Yard Savvy

If you are a gardener, you know that plants grow best if they are indigenous to your area. My garden is 100% perennial except for a few zinnias that I grow from seed. I love the Knock Out® shrub roses. They are showy and except for occasional trimmings, are almost care free.

The little orange berries of bittersweet are perfect for decorating in the fall but expensive to buy. Naively, I dug up a couple of small bushes along the fence line of our Ozark farm and brought them home to plant between our neighbor’s house and ours. In less then three years, they overgrew every tree and shrub in sight. It took lots of persistence and patience to get rid of them and I never did get any berries. I don’t plant anything invasive any more, especially plants taken from the wild.

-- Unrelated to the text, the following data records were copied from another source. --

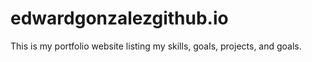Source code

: # edwardgonzalezgithub.io
This is my portfolio website listing my skills, goals, projects, and goals.
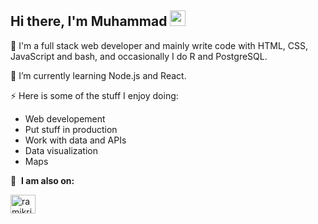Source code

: <!--
**moedaaboul/moedaaboul** is a ✨ _special_ ✨ repository because its `README.md` (this file) appears on your GitHub profile.

Here are some ideas to get you started:

- 🔭 I’m currently working on ...
- 🌱 I’m currently learning ...
- 👯 I’m looking to collaborate on ...
- 🤔 I’m looking for help with ...
- 💬 Ask me about ...
- 📫 How to reach me: ...
- 😄 Pronouns: ...
- ⚡ Fun fact: ...
-->

## Hi there, I'm Muhammad <img src="https://media.giphy.com/media/hvRJCLFzcasrR4ia7z/giphy.gif" width="25px">

🔭 I'm a full stack web developer and mainly write code with HTML, CSS, JavaScript and bash, and occasionally I do R and PostgreSQL. 

🌱 I’m currently learning Node.js and React.

⚡ Here is some of the stuff I enjoy doing:
* Web developement
* Put stuff in production
* Work with data and APIs
* Data visualization
* Maps

🔗 &nbsp;**I am also on:**
<p align="left">
<a href="https://www.linkedin.com/in/muhammad-daaboul-38470046/" target="blank"><img align="center" src="https://raw.githubusercontent.com/rahuldkjain/github-profile-readme-generator/master/src/images/icons/Social/linked-in-alt.svg" alt="ramikrispin" height="30" width="40" /></a>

Dogwood and redbud trees do well in the Midwest. Thanks to the birds, I have a profusion of redbud sprouts. It takes five years or more for seedlings to flower so I pick out one or two of the strongest plants and nurse them along.

Years ago, we planted a sweet gum tree near the driveway. It grew very fast and we relished its gorgeous fall display but it dropped hundreds of seriously dangerous, spiky little balls. Sadly, it had to go.

Our expert arborist has made it his mission to save a silver maple tree that has been growing in our yard for one hundred and fifty years. Its beautiful leaves provides vast amounts of shade from spring until fall and houses untold numbers of squirrels, raccoons, possum and birds. Who knows how many children have swung on the tire swing or how much joy the hanging wind chimes and a funny pottery face have brought? I’m sure the trunk is hollow all they way up and down but our arborist, who keeps it trimmed and wired together, reminds us that all  manner of tubes can be hollow but strong.

I love ornamental grasses, the ones that stay in neat clumps until you divide them, not the rhizome forming type that spread underground. My favorite is called Heavy Metal (Panicum virgatum) It is light and airy and keeps its shape. It has tiny little seeds that make wonderful foliage background for indoor arrangements. Ornamental grasses take very little care, are nice to look at and make interesting viewing in the winter when everything else is gone.

Bird, bat and butterfly houses add interesting visitors to any yard. Before water gardens became popular, we added a little pond made of cement and a bunch of rocks we dragged home from the Ozarks. Pumped water flowing over the rocks makes a lovely sound and attracts all kinds of wild life. Moving water also stops mosquitoes from hatching. By the way, don’t use bug zappers. They hardly ever attract mosquitoes and the good ones give off a lot of CO₂.

We tried putting gold fish in the pond but they disappeared during the night. A hungry raccoon maybe? Last summer, the cement finally started to crumble so fixing it will be our spring project.

I love butterflies so have  several butterfly bushes scattered about. Last summer, I bought a swamp milkweed plant (Asclepias incarnata). Monarch butterflies like to lay their eggs on the leaves of this plant and when the larvae hatch, they feed on the leaves until they transform into a chrysalis.

February 12-15 is the annual Great Backyard Bird Count. Watch a video explaining how to participate. It’s fun.

Finally, we have an area under our silver maple that is in total shade. No sun at all. Maybe you can help me figure out what to plant there, so here are my criteria: perennial, doesn’t need much water, non invasive, grows well in the mid-west and pretty. I’m willing to try all sorts of things and will let you know the results.

Hard Metal Ornamental Grass

4 Responses to Yard Savvy

  • Andrew Barnett says:

    I love your gardens. I only wish we had a little topsoil here in Marblehead instead of whatever it is and ledge.

    You’re right about bittersweet. Conservation land around here is overgrown with it and there are ongoing projects (year’s long) to try to contain or get rid of it.

    This year I’m going to build a raised bed somewhere and grow vegies. Also have to start thinking about where to build a backyard jungle gym…again…hmmm.

    TT Andy

    • Cathy Thomas says:

      I got a garden design book for Christmas this year. It’s called “The Perennial Gardener’s Design Primer” by Stephanie Cohen and Nancy J. Ondra. I enjoy it a lot. They recommend foliage plants like Japanese Painted Fern, Hakone grass, Lamium, Pulmonaria, Tiarella, Hosta, Creeping Mazus, Lysimachia and Astilbe (great flowers!). My personal obsession is Anemones. The flowers are delicate, varied, gorgeous, and bloom in late summer/fall, but they need protection from winds. Climbing Hydrangea is an excellent plant. I hear it takes a good while to get established but is worth the wait as it improves each year after.